Prizes and praise for UON’s youngest ‘researchers’

Date 5.11.2021

University of Northampton (UON) researchers looking into the wellbeing of children have been given some novel assistance – local primary school children.

UON academics worked alongside the school students who had taken part in ‘Music for Wellbeing’ sessions run by the Northamptonshire Music and Performing Arts Trust (NMPAT).

Together, they explored the effect these workshops had on the way the children – from Castle Academy, Cedar Road Academy, and Higham Ferrers Junior School – felt and co-created an evaluation tool to help them reflect on the impact of the workshops.

Children researchers wellbeing mind map

Creating a wellbeing mind map.

The researchers used pictures, photographs, maps and raps created by the children to draw some initial conclusions in this pilot study, which enabled the research team to successfully bid for the University’s Institute for Learning and Teaching funding and continue their research.
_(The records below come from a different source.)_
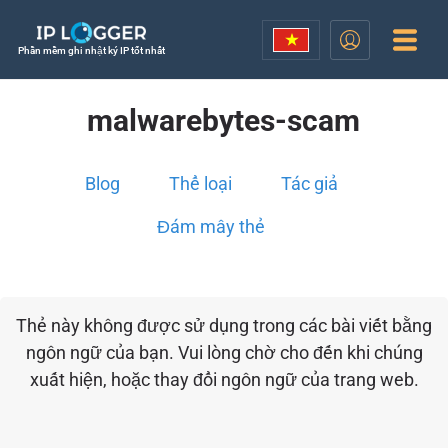
Phần mềm ghi nhật ký IP tốt nhất
malwarebytes-scam
Blog
Thể loại
Tác giả
Đám mây thẻ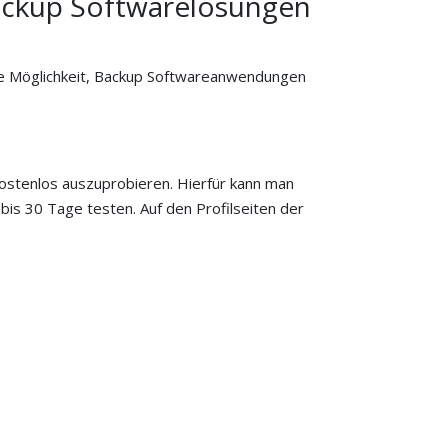
ackup Softwarelösungen
e Möglichkeit, Backup Softwareanwendungen
ostenlos auszuprobieren. Hierfür kann man
is 30 Tage testen. Auf den Profilseiten der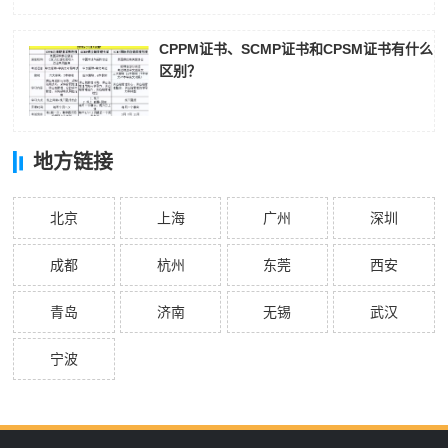
CPPM证书、SCMP证书和CPSM证书有什么
区别？
地方链接
北京
上海
广州
深圳
成都
杭州
东莞
西安
青岛
济南
无锡
武汉
宁波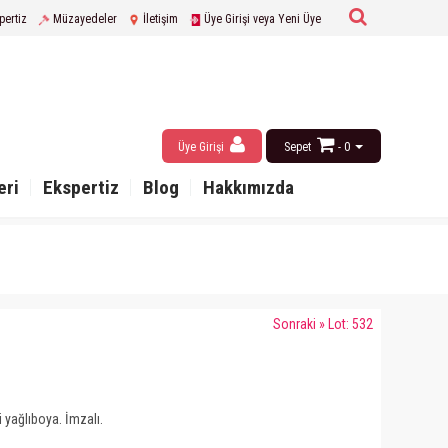
pertiz
Müzayedeler
İletişim
Üye Girişi veya Yeni Üye
Üye Girişi
Sepet
- 0
eri
Ekspertiz
Blog
Hakkımızda
Sonraki » Lot: 532
 yağlıboya. İmzalı.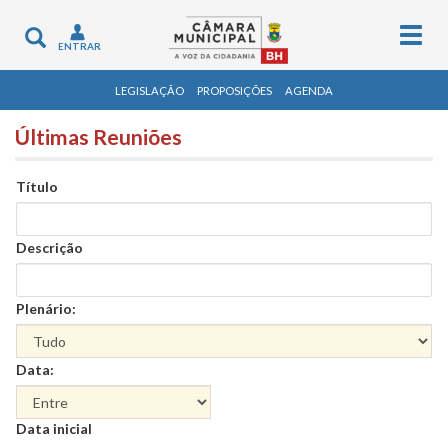
Togg
Toggle
ENTRAR
navig
navigation
LEGISLAÇÃO
PROPOSIÇÕES
AGENDA
Últimas Reuniões
Título
Descrição
Plenário:
Data:
Data
Data inicial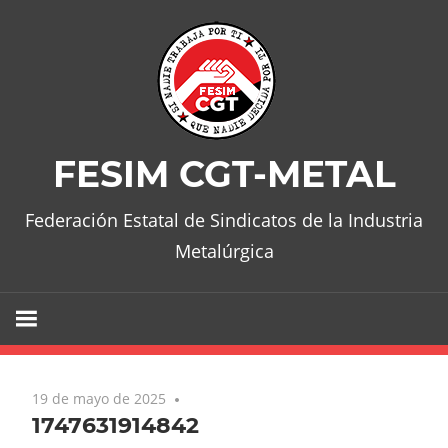
Skip
to
content
FESIM CGT-METAL
Federación Estatal de Sindicatos de la Industria
Metalúrgica
19 de mayo de 2025
1747631914842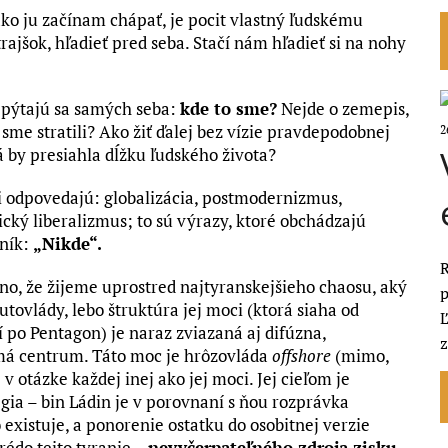
ko ju začínam chápať, je pocit vlastný ľudskému
rajšok, hľadieť pred seba. Stačí nám hľadieť si na nohy
a pýtajú sa samých seba:
kde to sme?
Nejde o zemepis,
me stratili? Ako žiť ďalej bez vízie pravdepodobnej
2
á by presiahla dĺžku ľudského života?
 odpovedajú: globalizácia, postmodernizmus,
ký liberalizmus; to sú výrazy, ktoré obchádzajú
ník:
„Nikde“.
R
asno, že žijeme uprostred najtyranskejšieho chaosu, aký
p
utovlády, lebo štruktúra jej moci (ktorá siaha od
Ľ
 po Pentagon) je naraz zviazaná aj difúzna,
z
emá centrum. Táto moc je hrôzovláda
offshore
(mimo,
v otázke každej inej ako jej moci. Jej cieľom je
tégia – bin Ládin je v porovnaní s ňou rozprávka
 existuje, a ponorenie ostatku do osobitnej verzie
krédo tejto tyranie –
nevyčerpateľného zdroja zisku.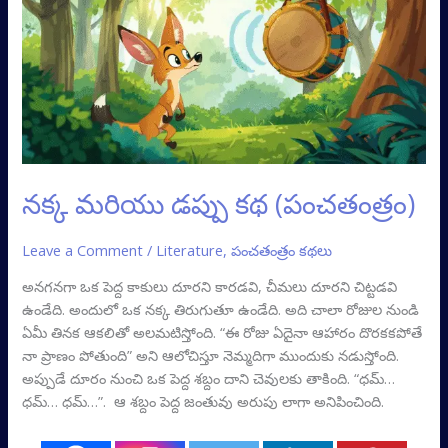
కథ
(పంచతంత్రం)
నక్క మరియు డప్పు కథ (పంచతంత్రం)
Leave a Comment
/
Literature
,
పంచతంత్రం కథలు
అనగనగా ఒక పెద్ద కాకులు దూరని కారడవి, చీమలు దూరని చిట్టడవి
ఉండేది. అందులో ఒక నక్క తిరుగుతూ ఉండేది. అది చాలా రోజుల నుండి
ఏమీ తినక ఆకలితో అలమటిస్తోంది. “ఈ రోజు ఏదైనా ఆహారం దొరకకపోతే
నా ప్రాణం పోతుంది” అని ఆలోచిస్తూ నెమ్మదిగా ముందుకు నడుస్తోంది.
అప్పుడే దూరం నుంచి ఒక పెద్ద శబ్దం దాని చెవులకు తాకింది. “ధమ్…
ధమ్… ధమ్…”. ఆ శబ్దం పెద్ద జంతువు అరుపు లాగా అనిపించింది.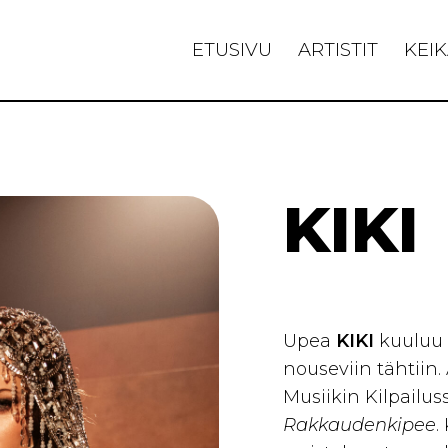
ETUSIVU
ARTISTIT
KEIK
KIKI
Upea
KIKI
kuuluu 
nouseviin tähtiin.
Musiikin Kilpailu
Rakkaudenkipee
.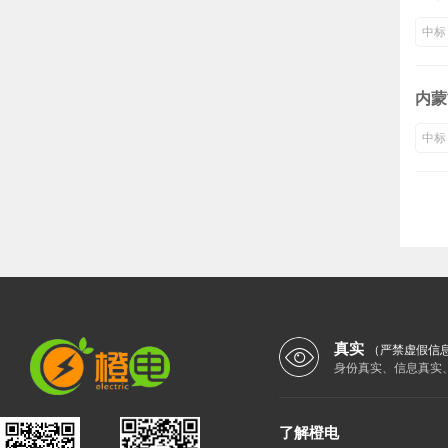
中标
内蒙
中标
真实
（严禁虚假信
身份真实、信息真实
了解橙电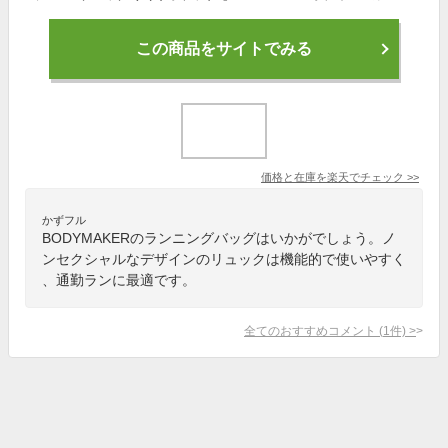
この商品をサイトでみる
価格と在庫を
楽天
でチェック
>>
かずフル
BODYMAKERのランニングバッグはいかがでしょう。ノ
ンセクシャルなデザインのリュックは機能的で使いやすく
、通勤ランに最適です。
全てのおすすめコメント
(
1
件)
>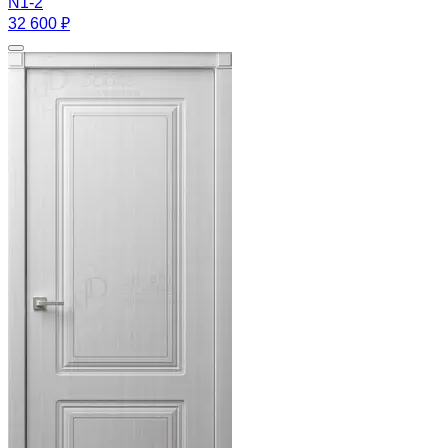
N1-2
32 600 ₽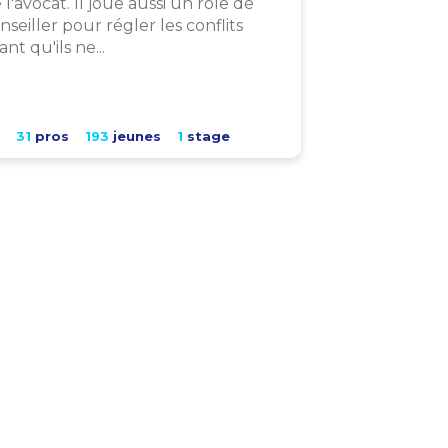
 l'avocat. Il joue aussi un rôle de
nseiller pour régler les conflits
ant qu'ils ne...
31
pros
193
jeunes
1
stage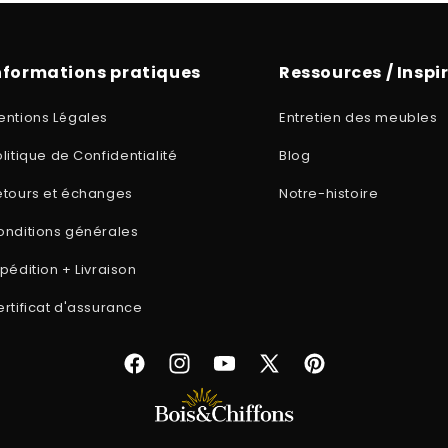
nformations pratiques
Ressources / Inspi
entions Légales
Entretien des meubles
litique de Confidentialité
Blog
etours et échanges
Notre-histoire
onditions générales
pédition + Livraison
rtificat d'assurance
Facebook
Instagram
YouTube
X
Pinterest
(Twitter)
The next step in the project will see the team regroup with the children after Christmas to develop their findings and suggestions for the evaluation tool, perhaps as a game, graph, or app. One exciting aspect of the project is that schools will recruit undergraduate designers from the University next year, who will join the research teams for each school and be directed by the children to help create the tools to measure wellbeing.

To applaud their fledgling academic input, the youngest UON researchers’ work was recognised with an awards event on campus.

The celebration was led by UON academics Korrin Smith-Whitehouse, Helen Tiplady, and Steve Hollingshurst and organised by the University’s Schools Engagement team. Each student was presented with a Changemaker Student Award and had the chance to look around the University.

The event also included an NMPAT-led ‘body percussion’ workshop. The children, their teachers, and UON academics used stomping, clapping, slapping, and singing to explore using the body as a percussive and vocal instrument.

Korrin Smith-Whitehouse, Senior Lecturer in Special Educational Needs and Inclusion, led the research team. She said: “This project was very much about placing children at the centre of research and to help them become the leaders in research about their own lives.

“We are in the early stages of this but having their insight so far has been truly invaluable; their ideas have been fantastic and have blown our minds. Many thanks from all of the research team to all of our ‘primary researcher’ stars.”